■ Given data ■
+++++

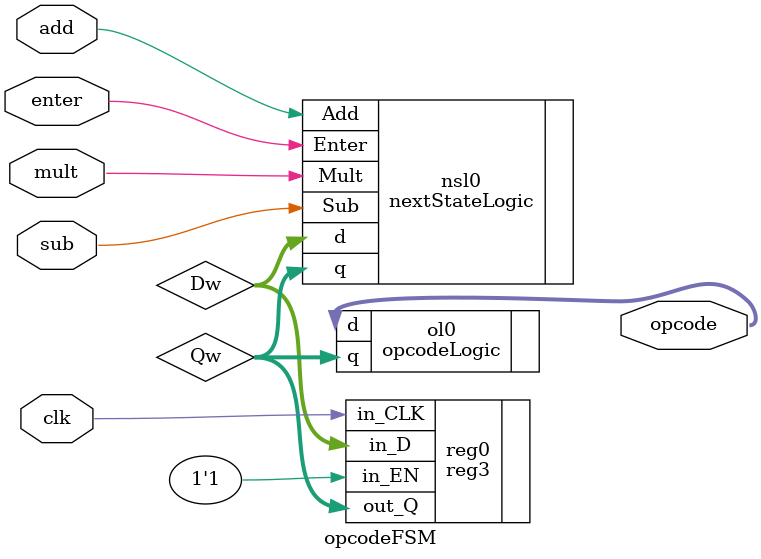
<source format=v>
`timescale 1ns / 1ps


module opcodeFSM(
    input enter,
    input add,
    input sub,
    input mult,
    input clk,
    output [2:0] opcode
);
    
wire [2:0] Dw, Qw;
    
reg3 reg0(
    .in_EN(1'b1),
    .in_CLK(clk),
    .in_D(Dw),
    .out_Q(Qw)
);

nextStateLogic nsl0(
      .Enter(enter),
      .Add(add),
      .Sub(sub),
      .Mult(mult),
      .q(Qw),
      .d(Dw)
);

opcodeLogic ol0(
    .q(Qw),
    .d(opcode)
);


endmodule

</source>
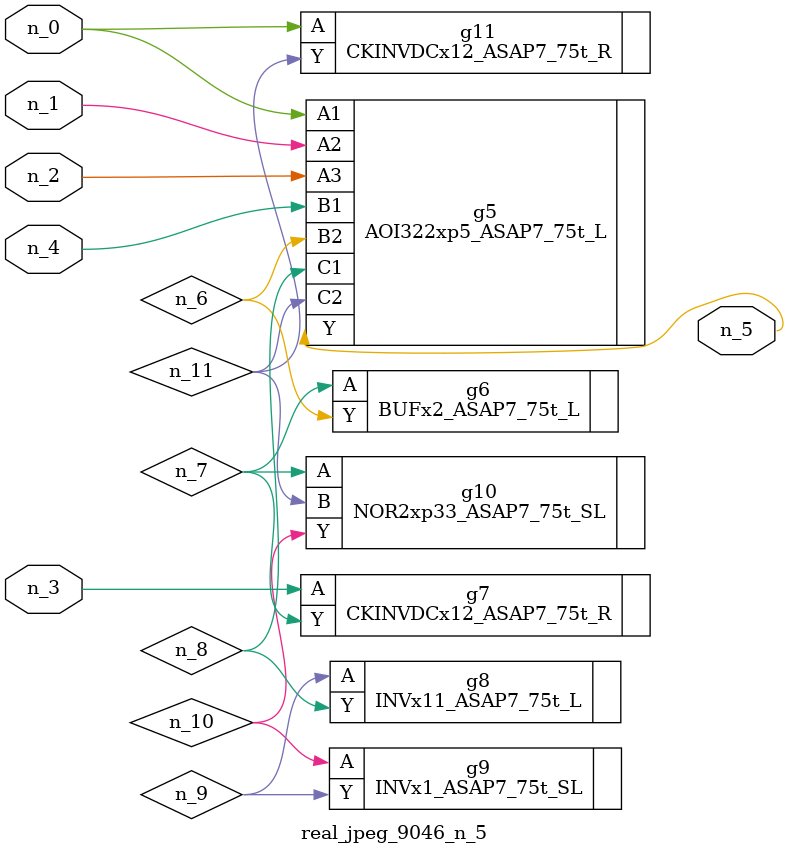
<source format=v>
module real_jpeg_9046_n_5 (n_4, n_0, n_1, n_2, n_3, n_5);

input n_4;
input n_0;
input n_1;
input n_2;
input n_3;

output n_5;

wire n_8;
wire n_11;
wire n_6;
wire n_7;
wire n_10;
wire n_9;

AOI322xp5_ASAP7_75t_L g5 ( 
.A1(n_0),
.A2(n_1),
.A3(n_2),
.B1(n_4),
.B2(n_6),
.C1(n_8),
.C2(n_11),
.Y(n_5)
);

CKINVDCx12_ASAP7_75t_R g11 ( 
.A(n_0),
.Y(n_11)
);

CKINVDCx12_ASAP7_75t_R g7 ( 
.A(n_3),
.Y(n_7)
);

BUFx2_ASAP7_75t_L g6 ( 
.A(n_7),
.Y(n_6)
);

NOR2xp33_ASAP7_75t_SL g10 ( 
.A(n_7),
.B(n_11),
.Y(n_10)
);

INVx11_ASAP7_75t_L g8 ( 
.A(n_9),
.Y(n_8)
);

INVx1_ASAP7_75t_SL g9 ( 
.A(n_10),
.Y(n_9)
);


endmodule
</source>
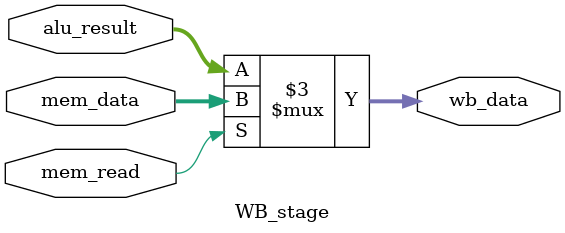
<source format=sv>
`timescale 1ns/1ps

module WB_stage(
    
	 
	 input  logic [31:0] alu_result, // EX阶段运算结果
    input  logic [31:0] mem_data,   // MEM
    input  logic        mem_read,   // Load
    
	 output logic [31:0] wb_data    
);

    always_comb begin
        
		  if (mem_read)
            
				wb_data = mem_data;
        
		  else
            
				wb_data = alu_result;
    
	 end
endmodule

</source>
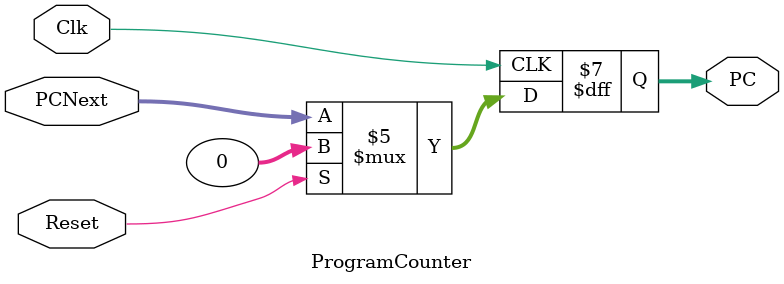
<source format=sv>
module ProgramCounter(PCNext, PC, Reset, Clk);
    input[31:0] PCNext;
    input Reset, Clk;
    output reg[31:0] PC;

    initial begin
        PC <= 32'b0;
    end

    always @(posedge Clk)
        begin
            if (Reset == 1)
                begin
                    PC <= 32'b0;
                end
            else
                begin
                    PC <= PCNext;
                end
        end

endmodule
</source>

+++++

■ Task brief ■
Which lines in the records above contain the string "wire"? Copy each one.

■ Response below ■
wire [2:0] Dw, Qw;
wire n_8;
wire n_11;
wire n_6;
wire n_7;
wire n_10;
wire n_9;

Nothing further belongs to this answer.